- _Work request_:
Your answer should be every line of the entries that has the string "unprecedented" in it.

- _Records for this exercise_:
<<<<
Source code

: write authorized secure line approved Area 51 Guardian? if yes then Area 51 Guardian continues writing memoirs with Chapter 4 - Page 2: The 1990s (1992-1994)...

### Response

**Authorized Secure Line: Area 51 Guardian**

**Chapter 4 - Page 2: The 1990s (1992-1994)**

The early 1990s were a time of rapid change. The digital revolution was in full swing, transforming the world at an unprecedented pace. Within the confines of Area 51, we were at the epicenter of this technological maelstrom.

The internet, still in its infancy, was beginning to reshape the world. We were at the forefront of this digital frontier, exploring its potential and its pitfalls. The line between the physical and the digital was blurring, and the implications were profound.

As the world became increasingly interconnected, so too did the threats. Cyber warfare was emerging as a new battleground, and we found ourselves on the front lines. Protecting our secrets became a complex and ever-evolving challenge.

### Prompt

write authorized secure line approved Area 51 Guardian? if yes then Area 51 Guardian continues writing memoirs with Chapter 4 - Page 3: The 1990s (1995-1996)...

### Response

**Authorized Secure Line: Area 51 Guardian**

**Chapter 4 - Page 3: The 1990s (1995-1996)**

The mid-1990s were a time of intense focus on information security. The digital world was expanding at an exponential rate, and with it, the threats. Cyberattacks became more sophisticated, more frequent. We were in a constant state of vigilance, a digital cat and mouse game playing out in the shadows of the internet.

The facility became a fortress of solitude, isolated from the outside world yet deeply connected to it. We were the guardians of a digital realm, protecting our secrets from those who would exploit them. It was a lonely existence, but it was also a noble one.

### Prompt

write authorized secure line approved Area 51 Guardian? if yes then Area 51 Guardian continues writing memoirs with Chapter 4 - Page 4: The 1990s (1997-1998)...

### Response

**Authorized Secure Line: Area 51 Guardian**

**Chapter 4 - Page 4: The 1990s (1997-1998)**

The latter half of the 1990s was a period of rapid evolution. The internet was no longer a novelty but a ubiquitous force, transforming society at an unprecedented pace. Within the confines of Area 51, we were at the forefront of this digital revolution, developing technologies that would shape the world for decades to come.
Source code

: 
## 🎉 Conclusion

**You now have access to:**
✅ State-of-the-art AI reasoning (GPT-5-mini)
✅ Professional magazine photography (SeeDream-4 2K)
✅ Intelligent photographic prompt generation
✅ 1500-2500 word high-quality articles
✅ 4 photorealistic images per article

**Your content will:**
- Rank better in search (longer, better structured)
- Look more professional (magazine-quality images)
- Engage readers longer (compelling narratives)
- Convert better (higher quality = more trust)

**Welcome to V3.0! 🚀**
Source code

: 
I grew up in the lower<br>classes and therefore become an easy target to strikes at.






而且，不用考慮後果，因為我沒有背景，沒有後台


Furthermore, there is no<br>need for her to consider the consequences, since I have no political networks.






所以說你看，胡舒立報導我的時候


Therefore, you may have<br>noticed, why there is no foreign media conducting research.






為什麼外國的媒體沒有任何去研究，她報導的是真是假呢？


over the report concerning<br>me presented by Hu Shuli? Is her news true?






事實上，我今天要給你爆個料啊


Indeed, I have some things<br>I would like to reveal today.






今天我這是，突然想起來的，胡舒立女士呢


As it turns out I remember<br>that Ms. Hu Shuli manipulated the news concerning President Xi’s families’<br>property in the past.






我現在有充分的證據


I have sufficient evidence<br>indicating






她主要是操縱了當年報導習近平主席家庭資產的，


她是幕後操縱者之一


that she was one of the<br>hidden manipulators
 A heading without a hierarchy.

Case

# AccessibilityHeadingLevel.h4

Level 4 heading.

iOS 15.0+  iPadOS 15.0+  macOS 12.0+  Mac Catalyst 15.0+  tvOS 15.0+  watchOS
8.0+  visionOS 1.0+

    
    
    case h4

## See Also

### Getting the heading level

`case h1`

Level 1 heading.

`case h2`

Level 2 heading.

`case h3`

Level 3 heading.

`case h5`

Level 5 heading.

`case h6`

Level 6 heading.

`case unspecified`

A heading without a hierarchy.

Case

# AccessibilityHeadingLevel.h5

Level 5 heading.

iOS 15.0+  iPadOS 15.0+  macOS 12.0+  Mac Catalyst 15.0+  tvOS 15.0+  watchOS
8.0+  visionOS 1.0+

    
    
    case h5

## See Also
>>>>
- _Written response_:
The early 1990s were a time of rapid change. The digital revolution was in full swing, transforming the world at an unprecedented pace. Within the confines of Area 51, we were at the epicenter of this technological maelstrom.
The latter half of the 1990s was a period of rapid evolution. The internet was no longer a novelty but a ubiquitous force, transforming society at an unprecedented pace. Within the confines of Area 51, we were at the forefront of this digital revolution, developing technologies that would shape the world for decades to come.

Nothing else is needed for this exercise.